> SOAL LATIHAN
A - Salin tanpa perubahan bagian teks bacaan dari "Liputan6.com, Jakarta - Soetanti" sampai "tetap memilih pergi.".
B - Menurut teks bacaan, apa pesan singkat yang disampaikan DN Aidit kepada Murad Aidit sebelum berangkat?

:: TEKS BACAAN ::

Liputan6.com, Jakarta - Soetanti bertengkar keras dengan Dipa Nusantara Aidit pada malam 30 September 1965. Dia berkeras agar suaminya tetap di rumah dan memintanya menolak ikut bersama para penjemputnya. Namun, DN Aidit tetap memilih pergi.
Sebelum berangkat dengan tiga tentara yang menjemputnya, pentolan Partai Komunis Indonesia (PKI) itu memberikan pesan singkat kepada adiknya yakni Murad Aidit, "Matikan lampu depan."
Sejak saat itu, DN Aidit tak pernah kembali lagi. Ke mana saja Aidit pergi malam itu dan apa yang dilakukan hingga kini masih misteri.
Advertisement
Tiga hari setelahnya, Soetanti ikut menghilang dari rumah meninggalkan tiga anak lelaki kecilnya. Belakangan terungkap, Tanti mencari suaminya ke Boyolali dan menemui Bupati Boyolali yang juga tokoh PKI.

:::
:: CATATAN YANG DISEDIAKAN ::

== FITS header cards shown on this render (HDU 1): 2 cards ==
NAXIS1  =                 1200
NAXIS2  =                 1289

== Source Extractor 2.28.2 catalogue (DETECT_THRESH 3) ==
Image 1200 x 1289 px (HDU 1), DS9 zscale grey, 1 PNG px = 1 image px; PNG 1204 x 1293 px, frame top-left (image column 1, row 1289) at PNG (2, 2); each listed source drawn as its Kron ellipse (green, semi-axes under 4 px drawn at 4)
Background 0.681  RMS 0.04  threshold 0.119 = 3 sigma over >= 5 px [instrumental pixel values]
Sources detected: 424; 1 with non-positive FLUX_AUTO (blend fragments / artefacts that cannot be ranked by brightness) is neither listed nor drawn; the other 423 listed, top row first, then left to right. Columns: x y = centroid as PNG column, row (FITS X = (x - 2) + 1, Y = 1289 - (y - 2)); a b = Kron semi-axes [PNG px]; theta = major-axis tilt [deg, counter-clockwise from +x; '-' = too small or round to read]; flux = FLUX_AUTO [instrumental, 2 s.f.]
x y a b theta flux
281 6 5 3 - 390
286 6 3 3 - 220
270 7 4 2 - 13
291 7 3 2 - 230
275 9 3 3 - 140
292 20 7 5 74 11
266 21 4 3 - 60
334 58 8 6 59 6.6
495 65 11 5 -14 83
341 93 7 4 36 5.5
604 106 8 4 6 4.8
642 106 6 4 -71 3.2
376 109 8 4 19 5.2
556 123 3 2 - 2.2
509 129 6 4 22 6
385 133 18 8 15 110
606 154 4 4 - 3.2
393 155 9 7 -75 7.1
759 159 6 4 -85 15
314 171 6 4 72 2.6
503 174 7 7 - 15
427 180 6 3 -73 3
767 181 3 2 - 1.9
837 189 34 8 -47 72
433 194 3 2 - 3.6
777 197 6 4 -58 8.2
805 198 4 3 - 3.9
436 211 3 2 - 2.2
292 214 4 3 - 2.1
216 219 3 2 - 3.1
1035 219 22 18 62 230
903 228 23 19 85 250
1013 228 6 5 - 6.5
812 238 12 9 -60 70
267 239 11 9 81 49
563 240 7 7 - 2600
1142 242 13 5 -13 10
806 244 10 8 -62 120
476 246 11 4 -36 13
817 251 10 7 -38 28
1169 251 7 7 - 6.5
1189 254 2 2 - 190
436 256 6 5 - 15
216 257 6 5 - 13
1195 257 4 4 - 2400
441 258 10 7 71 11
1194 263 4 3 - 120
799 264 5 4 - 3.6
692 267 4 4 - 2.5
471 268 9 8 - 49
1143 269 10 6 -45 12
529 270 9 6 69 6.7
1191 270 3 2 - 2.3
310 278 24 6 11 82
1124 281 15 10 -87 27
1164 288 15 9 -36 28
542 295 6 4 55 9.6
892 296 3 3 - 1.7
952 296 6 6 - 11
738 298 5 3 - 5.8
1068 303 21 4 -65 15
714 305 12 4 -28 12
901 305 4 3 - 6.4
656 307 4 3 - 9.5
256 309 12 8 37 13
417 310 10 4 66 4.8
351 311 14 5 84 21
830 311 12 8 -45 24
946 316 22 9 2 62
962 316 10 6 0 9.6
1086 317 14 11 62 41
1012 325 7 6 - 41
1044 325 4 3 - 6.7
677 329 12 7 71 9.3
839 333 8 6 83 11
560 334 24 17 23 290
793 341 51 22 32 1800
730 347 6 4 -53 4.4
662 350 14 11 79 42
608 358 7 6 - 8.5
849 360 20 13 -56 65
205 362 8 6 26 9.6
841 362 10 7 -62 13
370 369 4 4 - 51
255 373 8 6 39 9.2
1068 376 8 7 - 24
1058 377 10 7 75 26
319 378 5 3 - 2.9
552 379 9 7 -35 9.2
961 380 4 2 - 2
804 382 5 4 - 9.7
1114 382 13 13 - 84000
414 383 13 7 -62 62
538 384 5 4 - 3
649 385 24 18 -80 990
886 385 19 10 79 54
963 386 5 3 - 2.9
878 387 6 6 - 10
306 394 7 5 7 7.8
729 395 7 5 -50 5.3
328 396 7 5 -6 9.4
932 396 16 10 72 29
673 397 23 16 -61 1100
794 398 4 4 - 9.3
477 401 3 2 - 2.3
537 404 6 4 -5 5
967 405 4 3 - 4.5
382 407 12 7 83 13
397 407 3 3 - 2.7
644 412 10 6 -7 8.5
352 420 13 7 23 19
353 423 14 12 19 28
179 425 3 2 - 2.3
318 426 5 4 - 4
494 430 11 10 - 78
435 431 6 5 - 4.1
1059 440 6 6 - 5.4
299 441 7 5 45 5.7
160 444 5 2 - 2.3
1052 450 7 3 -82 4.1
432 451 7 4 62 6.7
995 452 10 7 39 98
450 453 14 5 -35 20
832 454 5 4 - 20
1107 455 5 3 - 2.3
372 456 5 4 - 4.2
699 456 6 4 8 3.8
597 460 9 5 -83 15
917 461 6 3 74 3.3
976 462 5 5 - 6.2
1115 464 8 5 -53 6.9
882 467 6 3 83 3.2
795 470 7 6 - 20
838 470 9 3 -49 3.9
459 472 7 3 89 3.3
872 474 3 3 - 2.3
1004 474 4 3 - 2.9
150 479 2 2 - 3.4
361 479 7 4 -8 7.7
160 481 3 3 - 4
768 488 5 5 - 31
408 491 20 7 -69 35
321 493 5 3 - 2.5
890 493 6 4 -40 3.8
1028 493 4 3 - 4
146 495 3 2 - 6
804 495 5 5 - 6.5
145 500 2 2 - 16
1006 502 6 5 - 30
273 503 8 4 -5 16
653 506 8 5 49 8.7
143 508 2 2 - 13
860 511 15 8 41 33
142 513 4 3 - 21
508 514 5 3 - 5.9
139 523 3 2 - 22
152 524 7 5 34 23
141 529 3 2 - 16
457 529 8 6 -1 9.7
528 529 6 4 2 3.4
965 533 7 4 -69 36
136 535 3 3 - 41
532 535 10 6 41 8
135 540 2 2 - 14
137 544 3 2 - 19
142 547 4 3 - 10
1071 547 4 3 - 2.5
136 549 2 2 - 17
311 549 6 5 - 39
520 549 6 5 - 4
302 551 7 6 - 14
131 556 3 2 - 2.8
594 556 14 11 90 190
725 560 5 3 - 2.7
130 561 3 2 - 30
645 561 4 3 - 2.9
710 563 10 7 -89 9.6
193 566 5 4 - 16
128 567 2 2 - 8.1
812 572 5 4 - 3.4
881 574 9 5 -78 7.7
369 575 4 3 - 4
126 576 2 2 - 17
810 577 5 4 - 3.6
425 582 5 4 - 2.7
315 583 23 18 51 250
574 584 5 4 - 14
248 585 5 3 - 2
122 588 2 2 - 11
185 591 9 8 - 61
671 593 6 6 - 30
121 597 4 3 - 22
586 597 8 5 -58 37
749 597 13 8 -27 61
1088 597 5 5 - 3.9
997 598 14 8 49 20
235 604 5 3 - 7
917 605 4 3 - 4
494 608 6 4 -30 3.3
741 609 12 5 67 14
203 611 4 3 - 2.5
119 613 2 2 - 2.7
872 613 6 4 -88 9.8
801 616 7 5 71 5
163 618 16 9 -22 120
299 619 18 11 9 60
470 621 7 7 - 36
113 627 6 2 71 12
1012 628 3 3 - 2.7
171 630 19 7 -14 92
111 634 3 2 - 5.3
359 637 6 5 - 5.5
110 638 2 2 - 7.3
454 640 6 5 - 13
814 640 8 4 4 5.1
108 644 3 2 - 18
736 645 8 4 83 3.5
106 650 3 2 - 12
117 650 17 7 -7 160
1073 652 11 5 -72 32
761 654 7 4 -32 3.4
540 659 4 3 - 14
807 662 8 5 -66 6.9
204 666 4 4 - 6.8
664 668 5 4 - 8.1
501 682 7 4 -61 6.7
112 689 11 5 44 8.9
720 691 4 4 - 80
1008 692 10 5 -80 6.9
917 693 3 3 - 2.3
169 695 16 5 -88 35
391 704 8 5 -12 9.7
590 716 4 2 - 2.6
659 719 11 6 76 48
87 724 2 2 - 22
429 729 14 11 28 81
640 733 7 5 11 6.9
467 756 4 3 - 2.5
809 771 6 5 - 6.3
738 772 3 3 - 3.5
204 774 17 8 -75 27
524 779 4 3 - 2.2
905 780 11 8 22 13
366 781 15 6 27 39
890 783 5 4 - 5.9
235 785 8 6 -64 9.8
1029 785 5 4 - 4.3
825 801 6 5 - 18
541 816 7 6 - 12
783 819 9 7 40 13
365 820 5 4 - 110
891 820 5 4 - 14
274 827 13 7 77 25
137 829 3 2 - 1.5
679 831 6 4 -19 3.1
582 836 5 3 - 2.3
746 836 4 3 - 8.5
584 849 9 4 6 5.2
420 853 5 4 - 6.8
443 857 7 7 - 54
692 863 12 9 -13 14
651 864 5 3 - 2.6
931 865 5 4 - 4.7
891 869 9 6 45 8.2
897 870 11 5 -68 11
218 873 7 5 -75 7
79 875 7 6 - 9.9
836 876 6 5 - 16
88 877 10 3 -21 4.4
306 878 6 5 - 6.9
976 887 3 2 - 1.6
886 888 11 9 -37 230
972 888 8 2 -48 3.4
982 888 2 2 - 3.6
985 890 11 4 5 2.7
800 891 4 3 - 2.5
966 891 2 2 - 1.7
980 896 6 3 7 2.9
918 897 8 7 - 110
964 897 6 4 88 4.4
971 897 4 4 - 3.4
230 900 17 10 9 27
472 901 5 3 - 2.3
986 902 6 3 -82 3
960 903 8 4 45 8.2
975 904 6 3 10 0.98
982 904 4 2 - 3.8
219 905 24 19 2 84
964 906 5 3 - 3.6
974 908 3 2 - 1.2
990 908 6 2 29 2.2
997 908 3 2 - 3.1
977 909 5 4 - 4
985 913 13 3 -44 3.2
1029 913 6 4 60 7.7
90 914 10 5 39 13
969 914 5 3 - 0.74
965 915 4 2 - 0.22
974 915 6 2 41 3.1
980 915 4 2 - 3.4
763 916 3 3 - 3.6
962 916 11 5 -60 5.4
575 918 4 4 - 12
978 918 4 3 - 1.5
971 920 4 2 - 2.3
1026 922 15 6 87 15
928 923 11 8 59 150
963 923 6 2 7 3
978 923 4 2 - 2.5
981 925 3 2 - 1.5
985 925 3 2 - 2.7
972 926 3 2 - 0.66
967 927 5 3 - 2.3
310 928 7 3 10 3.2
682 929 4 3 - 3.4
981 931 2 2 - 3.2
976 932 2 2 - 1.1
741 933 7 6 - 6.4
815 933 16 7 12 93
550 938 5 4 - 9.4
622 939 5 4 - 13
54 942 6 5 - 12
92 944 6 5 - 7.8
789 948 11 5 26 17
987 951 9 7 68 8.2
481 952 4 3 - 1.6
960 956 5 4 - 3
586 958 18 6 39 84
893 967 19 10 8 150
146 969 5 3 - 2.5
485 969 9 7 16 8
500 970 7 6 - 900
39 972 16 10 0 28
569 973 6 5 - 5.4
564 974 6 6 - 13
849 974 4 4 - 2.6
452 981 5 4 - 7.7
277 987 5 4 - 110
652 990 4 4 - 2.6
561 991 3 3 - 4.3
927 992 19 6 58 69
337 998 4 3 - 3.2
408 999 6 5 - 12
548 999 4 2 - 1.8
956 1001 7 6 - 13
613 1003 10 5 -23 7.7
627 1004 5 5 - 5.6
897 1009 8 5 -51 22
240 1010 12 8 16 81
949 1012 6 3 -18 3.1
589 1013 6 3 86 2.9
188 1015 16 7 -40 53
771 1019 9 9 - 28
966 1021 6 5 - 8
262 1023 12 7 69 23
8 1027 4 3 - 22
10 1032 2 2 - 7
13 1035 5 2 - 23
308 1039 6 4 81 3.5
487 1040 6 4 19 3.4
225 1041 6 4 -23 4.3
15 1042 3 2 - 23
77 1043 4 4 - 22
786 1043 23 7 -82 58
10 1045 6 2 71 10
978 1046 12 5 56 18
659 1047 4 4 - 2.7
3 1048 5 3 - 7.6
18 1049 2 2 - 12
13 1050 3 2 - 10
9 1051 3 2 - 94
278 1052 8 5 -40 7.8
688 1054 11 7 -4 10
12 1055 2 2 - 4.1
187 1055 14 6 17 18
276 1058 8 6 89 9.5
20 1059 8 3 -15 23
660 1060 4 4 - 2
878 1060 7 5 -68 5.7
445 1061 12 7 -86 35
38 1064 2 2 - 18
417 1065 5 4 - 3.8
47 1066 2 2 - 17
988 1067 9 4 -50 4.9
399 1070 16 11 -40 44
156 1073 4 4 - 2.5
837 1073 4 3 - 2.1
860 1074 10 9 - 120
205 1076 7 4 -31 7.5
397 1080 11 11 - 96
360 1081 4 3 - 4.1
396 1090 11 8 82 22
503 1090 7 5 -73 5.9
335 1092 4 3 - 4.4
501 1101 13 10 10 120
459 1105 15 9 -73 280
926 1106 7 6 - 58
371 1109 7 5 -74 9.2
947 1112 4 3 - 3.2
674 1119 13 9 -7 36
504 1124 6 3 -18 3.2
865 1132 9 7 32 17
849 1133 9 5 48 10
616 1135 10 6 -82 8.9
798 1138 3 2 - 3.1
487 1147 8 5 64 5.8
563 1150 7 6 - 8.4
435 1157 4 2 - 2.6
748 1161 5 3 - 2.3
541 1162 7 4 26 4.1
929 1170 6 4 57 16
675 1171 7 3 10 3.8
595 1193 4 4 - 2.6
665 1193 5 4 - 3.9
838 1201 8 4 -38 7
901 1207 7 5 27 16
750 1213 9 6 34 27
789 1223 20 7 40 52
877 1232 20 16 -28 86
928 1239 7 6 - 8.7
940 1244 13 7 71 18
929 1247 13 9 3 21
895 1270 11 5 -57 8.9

:::

> JAWABAN TIAP SOAL
A -
Liputan6.com, Jakarta - Soetanti bertengkar keras dengan Dipa Nusantara Aidit pada malam 30 September 1965. Dia berkeras agar suaminya tetap di rumah dan memintanya menolak ikut bersama para penjemputnya. Namun, DN Aidit tetap memilih pergi.

B - "Matikan lampu depan."